__Your goal__: Every line holding the string "качество" should be copied from the listing.

__Data supplied__:
==============================
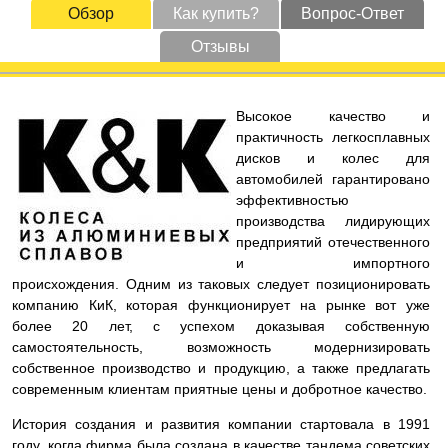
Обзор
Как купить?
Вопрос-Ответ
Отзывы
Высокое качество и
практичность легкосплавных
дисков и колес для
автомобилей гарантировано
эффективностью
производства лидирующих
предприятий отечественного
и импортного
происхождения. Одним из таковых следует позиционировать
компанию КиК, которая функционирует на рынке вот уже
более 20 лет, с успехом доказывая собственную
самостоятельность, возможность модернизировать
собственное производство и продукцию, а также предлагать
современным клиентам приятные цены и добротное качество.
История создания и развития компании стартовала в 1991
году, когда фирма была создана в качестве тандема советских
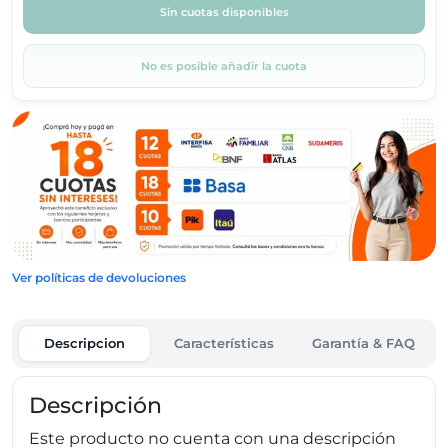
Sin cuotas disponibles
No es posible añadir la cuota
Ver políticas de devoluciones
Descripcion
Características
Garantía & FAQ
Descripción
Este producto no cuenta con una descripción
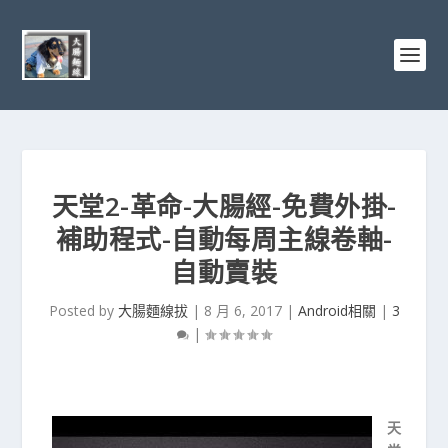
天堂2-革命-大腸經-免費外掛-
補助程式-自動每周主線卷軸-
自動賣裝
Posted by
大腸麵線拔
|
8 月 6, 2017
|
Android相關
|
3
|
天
==============================
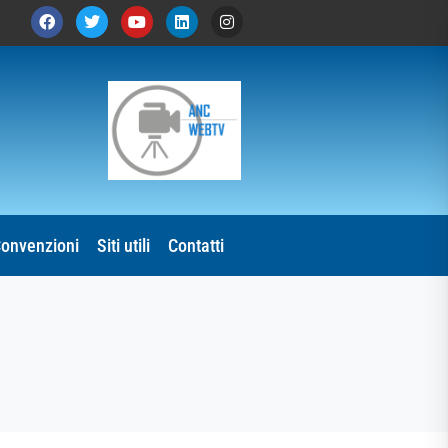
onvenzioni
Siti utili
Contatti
==============================
__Written answer__:
Высокое качество и
современным клиентам приятные цены и добротное качество.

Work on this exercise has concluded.